In comparison, the theme for both stories is centered around violence. The Lottery focuses on violence with tradition. A town comes together on June 27, and each person is given a piece of paper. The tradition is that the citizen who has the paper with a mark on it is selected to be stoned to death as a sacrifice for the crops to grow and the village to prosper (Human Sacrifice, n. d.). Tessie, the protagonist, is focused on this lottery until she is the one with the marked piece of paper. The theme in The Destructors is centered around violence with destruction. This is about Trevor, a teenage boy and the protagonist, who sees the aftermath of the neighborhood that has been previously bombed during WWII. There is only one house left, but Trevor makes it his and his gang’s business to destroy the house, so the area will look like the rest of the town around it. The antagonist to Jackson’s Tessie is the lottery itself as it is the one thing that destroys her, and Trevor’s fight or conflict is with a house as it is the thing he destroys.
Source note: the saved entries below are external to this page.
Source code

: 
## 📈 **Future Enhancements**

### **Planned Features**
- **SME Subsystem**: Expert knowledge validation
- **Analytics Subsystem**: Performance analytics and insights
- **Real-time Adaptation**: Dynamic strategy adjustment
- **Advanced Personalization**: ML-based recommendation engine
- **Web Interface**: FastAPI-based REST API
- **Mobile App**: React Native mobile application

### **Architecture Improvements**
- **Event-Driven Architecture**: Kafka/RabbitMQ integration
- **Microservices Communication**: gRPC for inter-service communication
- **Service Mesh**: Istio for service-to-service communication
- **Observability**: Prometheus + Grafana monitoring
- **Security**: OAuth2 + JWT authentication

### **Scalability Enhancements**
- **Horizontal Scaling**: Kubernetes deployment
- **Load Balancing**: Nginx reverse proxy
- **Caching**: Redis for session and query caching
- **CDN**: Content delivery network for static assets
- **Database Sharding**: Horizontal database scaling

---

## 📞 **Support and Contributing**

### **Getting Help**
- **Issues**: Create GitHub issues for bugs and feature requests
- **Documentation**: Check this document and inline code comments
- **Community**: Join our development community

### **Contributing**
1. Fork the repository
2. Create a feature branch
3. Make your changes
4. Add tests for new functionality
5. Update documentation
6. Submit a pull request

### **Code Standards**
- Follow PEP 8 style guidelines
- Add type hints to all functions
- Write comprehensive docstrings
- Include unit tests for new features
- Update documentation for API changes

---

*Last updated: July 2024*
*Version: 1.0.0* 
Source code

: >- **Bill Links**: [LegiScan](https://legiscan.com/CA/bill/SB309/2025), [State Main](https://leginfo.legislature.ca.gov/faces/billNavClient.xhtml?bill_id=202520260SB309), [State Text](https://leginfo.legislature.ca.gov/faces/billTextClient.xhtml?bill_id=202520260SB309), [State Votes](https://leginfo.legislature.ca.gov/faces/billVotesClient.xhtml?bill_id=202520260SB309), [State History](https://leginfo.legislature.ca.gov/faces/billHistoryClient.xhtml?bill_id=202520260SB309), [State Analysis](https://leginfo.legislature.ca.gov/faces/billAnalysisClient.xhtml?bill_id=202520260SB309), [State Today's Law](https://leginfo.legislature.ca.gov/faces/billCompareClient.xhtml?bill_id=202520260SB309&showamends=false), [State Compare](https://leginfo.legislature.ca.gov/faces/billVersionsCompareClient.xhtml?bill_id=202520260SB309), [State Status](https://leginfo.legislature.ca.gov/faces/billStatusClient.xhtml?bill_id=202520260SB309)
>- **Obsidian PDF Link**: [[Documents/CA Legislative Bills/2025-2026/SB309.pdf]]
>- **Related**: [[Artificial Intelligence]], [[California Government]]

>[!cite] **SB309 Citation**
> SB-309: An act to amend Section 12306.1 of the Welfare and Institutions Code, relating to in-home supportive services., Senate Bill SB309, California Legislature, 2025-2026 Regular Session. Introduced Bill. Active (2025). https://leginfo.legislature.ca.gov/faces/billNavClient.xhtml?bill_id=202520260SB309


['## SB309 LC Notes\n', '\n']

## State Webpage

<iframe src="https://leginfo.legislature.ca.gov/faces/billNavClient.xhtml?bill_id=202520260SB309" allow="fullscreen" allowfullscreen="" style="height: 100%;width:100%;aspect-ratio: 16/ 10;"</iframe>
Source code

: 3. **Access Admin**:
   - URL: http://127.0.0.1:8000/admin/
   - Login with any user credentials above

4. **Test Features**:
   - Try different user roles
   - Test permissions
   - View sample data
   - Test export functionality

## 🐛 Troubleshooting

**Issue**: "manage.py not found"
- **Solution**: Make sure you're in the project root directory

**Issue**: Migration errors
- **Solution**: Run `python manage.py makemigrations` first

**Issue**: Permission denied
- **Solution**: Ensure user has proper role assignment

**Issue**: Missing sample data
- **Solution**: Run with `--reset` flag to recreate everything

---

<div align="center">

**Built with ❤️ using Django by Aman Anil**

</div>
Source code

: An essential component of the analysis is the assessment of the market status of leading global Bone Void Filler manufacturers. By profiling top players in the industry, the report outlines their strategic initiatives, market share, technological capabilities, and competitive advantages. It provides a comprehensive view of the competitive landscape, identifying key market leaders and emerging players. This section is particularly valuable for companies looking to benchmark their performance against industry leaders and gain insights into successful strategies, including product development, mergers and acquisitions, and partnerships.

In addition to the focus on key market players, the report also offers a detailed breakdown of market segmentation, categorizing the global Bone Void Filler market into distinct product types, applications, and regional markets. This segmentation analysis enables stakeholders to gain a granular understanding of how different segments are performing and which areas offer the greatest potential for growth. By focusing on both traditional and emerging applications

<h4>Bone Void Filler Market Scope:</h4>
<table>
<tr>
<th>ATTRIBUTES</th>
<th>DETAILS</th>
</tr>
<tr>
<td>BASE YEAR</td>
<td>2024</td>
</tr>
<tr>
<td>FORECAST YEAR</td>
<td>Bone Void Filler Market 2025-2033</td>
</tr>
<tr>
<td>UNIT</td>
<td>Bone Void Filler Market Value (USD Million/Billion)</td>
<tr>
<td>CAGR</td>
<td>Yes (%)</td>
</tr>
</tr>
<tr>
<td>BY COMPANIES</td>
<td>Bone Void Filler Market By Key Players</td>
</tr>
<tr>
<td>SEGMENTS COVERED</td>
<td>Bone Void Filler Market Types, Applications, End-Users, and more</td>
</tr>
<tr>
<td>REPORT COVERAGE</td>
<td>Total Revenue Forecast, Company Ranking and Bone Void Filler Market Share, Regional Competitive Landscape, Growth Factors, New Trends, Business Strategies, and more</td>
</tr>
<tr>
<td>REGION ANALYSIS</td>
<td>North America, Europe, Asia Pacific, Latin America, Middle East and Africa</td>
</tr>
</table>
While the protagonist and antagonist of a story are usually people, these two stories have antagonists that are not human.
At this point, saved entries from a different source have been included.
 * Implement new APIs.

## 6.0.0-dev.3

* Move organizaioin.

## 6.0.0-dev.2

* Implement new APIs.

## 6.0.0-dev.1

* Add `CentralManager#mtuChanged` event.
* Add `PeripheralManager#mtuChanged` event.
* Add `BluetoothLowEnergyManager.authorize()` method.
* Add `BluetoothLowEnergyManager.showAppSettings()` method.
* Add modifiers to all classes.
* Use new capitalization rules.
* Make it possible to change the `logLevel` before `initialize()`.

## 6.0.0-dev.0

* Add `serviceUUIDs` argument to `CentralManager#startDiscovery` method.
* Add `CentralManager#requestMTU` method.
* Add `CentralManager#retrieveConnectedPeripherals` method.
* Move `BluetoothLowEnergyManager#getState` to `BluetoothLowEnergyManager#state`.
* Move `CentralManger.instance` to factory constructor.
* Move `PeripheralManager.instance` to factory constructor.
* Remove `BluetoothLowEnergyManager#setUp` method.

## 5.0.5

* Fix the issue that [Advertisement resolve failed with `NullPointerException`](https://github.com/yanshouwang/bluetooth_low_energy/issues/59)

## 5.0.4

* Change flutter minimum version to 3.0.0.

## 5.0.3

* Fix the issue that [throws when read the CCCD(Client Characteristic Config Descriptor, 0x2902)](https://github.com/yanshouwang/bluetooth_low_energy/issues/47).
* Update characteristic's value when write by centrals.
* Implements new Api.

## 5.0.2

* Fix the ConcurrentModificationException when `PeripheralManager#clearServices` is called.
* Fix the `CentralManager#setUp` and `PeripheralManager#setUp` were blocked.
In addition, the plots of both stories are based on destruction but in a strange way. The lottery is held to randomly select people to die, resulting in destruction of human life. However, life is destroyed as a sacrifice for growth and prosperity. Trevor’s goal is destruction of property, but he wants to destroy the house because, to him, this benefits the town by making the area like the other parts of the neighborhood. There is irony in both situations as destruction symbolizes something negative, but here, the results are made to appear positive. The Lottery presents even more irony as the title alone means something good under normal circumstances. The lottery is more popular and favored for its most common prizes – large amounts of money. To the contrary, winning the lottery in Jackson’s story is not every person’s dream. Winning this lottery means being stoned to death.

While the two stories share a few similarities, Jackson and Greene did have different ideas on a few other writing techniques. In The Lottery, as tradition, a small town gathers on a summer day and randomly selects people to die to decrease the population but prosper in crop growth. Wife and mother Tessie of the Hutchison family is selected to be stoned to death. Teen Trevor of The Destructors has one goal to completely destroy the old and only house remaining in the town previously bombed during World War II. These two characters, while both the main characters, have separate goals and destinies. Tessie as a wife and mother undoubtedly focuses on caring for her family and has several responsibilites while Trevor as a teenage gang member appears to have not a care in the world, except to destroy that house. Tessie’s destiny after winning the lottery is death, but Trevor’s success leaves him alive and brings harm on another character.

Also, the setting of The Lottery differs from that of The Destructors. Jackson sets the lottery in a small populated village, between the bank and the post office, on a summer day. The exact opposite, Greene’s setting is an area that has been destroyed and bombed during the war and has only one house remaining. The mood in The Lottery changes as events progress, starting out calm before the lottery, transitioning into suspenseful during the lottery, and eventually sad after the lottery winner is selected. As for The Destructors, the mood remains dark and violent, giving a negative vibe. The house represents the last of hope in dark times, and Trevor destroys it (Sharker). For the empathetic reader, the tearing down and final destruction of the house along with how the gang treated Mr. Thomas, the owner, bring mixed emotions to surface.

In conclusion, while the two stories are fiction, they both use real life events or rituals from history to educate the reader on current day situations. The conflict of one story is between a woman and a lottery, and the conflict of the other story is between a teenage boy and a house. Although the antagonist is usually a person, The Lottery and The Destructors both have antagonists that are not human. Jackson and Greene use different settings and moods, but both manage to have the same effect on the reader’s emotions in the end.